The data below is to be returned in full and exactly.

AVAILABLE RECORDS
┌──

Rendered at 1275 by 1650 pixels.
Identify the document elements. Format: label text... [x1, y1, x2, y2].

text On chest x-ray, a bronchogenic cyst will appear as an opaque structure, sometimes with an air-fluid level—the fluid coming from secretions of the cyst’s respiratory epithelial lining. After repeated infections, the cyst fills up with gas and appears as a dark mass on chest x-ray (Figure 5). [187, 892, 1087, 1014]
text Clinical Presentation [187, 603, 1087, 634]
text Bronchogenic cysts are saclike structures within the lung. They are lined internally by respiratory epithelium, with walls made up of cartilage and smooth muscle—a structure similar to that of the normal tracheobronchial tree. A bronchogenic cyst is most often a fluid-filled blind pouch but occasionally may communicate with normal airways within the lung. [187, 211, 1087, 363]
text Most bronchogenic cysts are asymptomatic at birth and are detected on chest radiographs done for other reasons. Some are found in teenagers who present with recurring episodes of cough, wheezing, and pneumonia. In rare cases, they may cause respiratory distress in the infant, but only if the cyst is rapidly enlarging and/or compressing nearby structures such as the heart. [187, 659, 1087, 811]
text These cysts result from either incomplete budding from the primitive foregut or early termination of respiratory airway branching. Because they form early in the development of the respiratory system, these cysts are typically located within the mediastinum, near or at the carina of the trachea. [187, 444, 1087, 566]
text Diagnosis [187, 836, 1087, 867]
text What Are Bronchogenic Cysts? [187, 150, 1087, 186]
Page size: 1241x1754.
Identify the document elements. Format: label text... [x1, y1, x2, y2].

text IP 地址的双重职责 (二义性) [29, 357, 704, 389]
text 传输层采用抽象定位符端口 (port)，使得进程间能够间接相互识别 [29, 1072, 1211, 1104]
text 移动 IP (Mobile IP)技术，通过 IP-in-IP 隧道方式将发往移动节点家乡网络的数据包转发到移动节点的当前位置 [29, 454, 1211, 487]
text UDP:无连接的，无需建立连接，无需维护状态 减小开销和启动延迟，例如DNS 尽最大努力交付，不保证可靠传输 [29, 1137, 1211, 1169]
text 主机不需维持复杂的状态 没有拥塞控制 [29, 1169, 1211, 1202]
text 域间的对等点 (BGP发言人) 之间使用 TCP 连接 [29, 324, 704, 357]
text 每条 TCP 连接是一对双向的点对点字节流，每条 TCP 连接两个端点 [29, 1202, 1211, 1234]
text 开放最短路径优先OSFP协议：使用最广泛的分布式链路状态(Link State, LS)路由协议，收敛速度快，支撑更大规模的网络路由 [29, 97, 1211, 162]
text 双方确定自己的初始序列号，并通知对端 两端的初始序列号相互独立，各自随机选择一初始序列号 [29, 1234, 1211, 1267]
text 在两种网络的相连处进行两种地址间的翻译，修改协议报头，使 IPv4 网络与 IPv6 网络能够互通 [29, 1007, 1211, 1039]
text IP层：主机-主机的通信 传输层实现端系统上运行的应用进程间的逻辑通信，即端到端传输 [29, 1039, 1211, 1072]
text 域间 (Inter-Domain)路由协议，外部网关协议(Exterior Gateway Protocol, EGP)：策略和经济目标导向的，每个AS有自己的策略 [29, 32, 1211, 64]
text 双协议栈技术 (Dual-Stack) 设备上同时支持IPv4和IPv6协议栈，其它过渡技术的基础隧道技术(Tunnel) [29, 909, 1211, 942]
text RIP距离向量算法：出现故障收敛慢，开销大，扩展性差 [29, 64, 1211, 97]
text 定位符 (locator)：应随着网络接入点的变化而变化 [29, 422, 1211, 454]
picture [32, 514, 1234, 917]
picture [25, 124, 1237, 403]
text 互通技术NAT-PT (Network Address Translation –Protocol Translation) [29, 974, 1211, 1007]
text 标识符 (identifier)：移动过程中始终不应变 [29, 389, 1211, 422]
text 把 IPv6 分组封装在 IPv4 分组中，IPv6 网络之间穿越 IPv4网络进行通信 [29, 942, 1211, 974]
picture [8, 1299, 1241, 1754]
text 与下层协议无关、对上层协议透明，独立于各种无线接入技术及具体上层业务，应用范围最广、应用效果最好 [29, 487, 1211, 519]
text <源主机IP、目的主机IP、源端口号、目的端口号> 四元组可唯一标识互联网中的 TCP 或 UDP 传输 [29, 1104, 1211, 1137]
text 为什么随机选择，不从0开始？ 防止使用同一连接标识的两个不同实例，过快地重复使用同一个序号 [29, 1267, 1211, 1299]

└──

RESULT FOR THIS TASK
Rendered at 1275 by 1650 pixels.
Identify the document elements. Format: label text... [x1, y1, x2, y2].

text On chest x-ray, a bronchogenic cyst will appear as an opaque structure, sometimes with an air-fluid level—the fluid coming from secretions of the cyst’s respiratory epithelial lining. After repeated infections, the cyst fills up with gas and appears as a dark mass on chest x-ray (Figure 5). [187, 892, 1087, 1014]
text Clinical Presentation [187, 603, 1087, 634]
text Bronchogenic cysts are saclike structures within the lung. They are lined internally by respiratory epithelium, with walls made up of cartilage and smooth muscle—a structure similar to that of the normal tracheobronchial tree. A bronchogenic cyst is most often a fluid-filled blind pouch but occasionally may communicate with normal airways within the lung. [187, 211, 1087, 363]
text Most bronchogenic cysts are asymptomatic at birth and are detected on chest radiographs done for other reasons. Some are found in teenagers who present with recurring episodes of cough, wheezing, and pneumonia. In rare cases, they may cause respiratory distress in the infant, but only if the cyst is rapidly enlarging and/or compressing nearby structures such as the heart. [187, 659, 1087, 811]
text These cysts result from either incomplete budding from the primitive foregut or early termination of respiratory airway branching. Because they form early in the development of the respiratory system, these cysts are typically located within the mediastinum, near or at the carina of the trachea. [187, 444, 1087, 566]
text Diagnosis [187, 836, 1087, 867]
text What Are Bronchogenic Cysts? [187, 150, 1087, 186]
Page size: 1241x1754.
Identify the document elements. Format: label text... [x1, y1, x2, y2].

text IP 地址的双重职责 (二义性) [29, 357, 704, 389]
text 传输层采用抽象定位符端口 (port)，使得进程间能够间接相互识别 [29, 1072, 1211, 1104]
text 移动 IP (Mobile IP)技术，通过 IP-in-IP 隧道方式将发往移动节点家乡网络的数据包转发到移动节点的当前位置 [29, 454, 1211, 487]
text UDP:无连接的，无需建立连接，无需维护状态 减小开销和启动延迟，例如DNS 尽最大努力交付，不保证可靠传输 [29, 1137, 1211, 1169]
text 主机不需维持复杂的状态 没有拥塞控制 [29, 1169, 1211, 1202]
text 域间的对等点 (BGP发言人) 之间使用 TCP 连接 [29, 324, 704, 357]
text 每条 TCP 连接是一对双向的点对点字节流，每条 TCP 连接两个端点 [29, 1202, 1211, 1234]
text 开放最短路径优先OSFP协议：使用最广泛的分布式链路状态(Link State, LS)路由协议，收敛速度快，支撑更大规模的网络路由 [29, 97, 1211, 162]
text 双方确定自己的初始序列号，并通知对端 两端的初始序列号相互独立，各自随机选择一初始序列号 [29, 1234, 1211, 1267]
text 在两种网络的相连处进行两种地址间的翻译，修改协议报头，使 IPv4 网络与 IPv6 网络能够互通 [29, 1007, 1211, 1039]
text IP层：主机-主机的通信 传输层实现端系统上运行的应用进程间的逻辑通信，即端到端传输 [29, 1039, 1211, 1072]
text 域间 (Inter-Domain)路由协议，外部网关协议(Exterior Gateway Protocol, EGP)：策略和经济目标导向的，每个AS有自己的策略 [29, 32, 1211, 64]
text 双协议栈技术 (Dual-Stack) 设备上同时支持IPv4和IPv6协议栈，其它过渡技术的基础隧道技术(Tunnel) [29, 909, 1211, 942]
text RIP距离向量算法：出现故障收敛慢，开销大，扩展性差 [29, 64, 1211, 97]
text 定位符 (locator)：应随着网络接入点的变化而变化 [29, 422, 1211, 454]
picture [32, 514, 1234, 917]
picture [25, 124, 1237, 403]
text 互通技术NAT-PT (Network Address Translation –Protocol Translation) [29, 974, 1211, 1007]
text 标识符 (identifier)：移动过程中始终不应变 [29, 389, 1211, 422]
text 把 IPv6 分组封装在 IPv4 分组中，IPv6 网络之间穿越 IPv4网络进行通信 [29, 942, 1211, 974]
picture [8, 1299, 1241, 1754]
text 与下层协议无关、对上层协议透明，独立于各种无线接入技术及具体上层业务，应用范围最广、应用效果最好 [29, 487, 1211, 519]
text <源主机IP、目的主机IP、源端口号、目的端口号> 四元组可唯一标识互联网中的 TCP 或 UDP 传输 [29, 1104, 1211, 1137]
text 为什么随机选择，不从0开始？ 防止使用同一连接标识的两个不同实例，过快地重复使用同一个序号 [29, 1267, 1211, 1299]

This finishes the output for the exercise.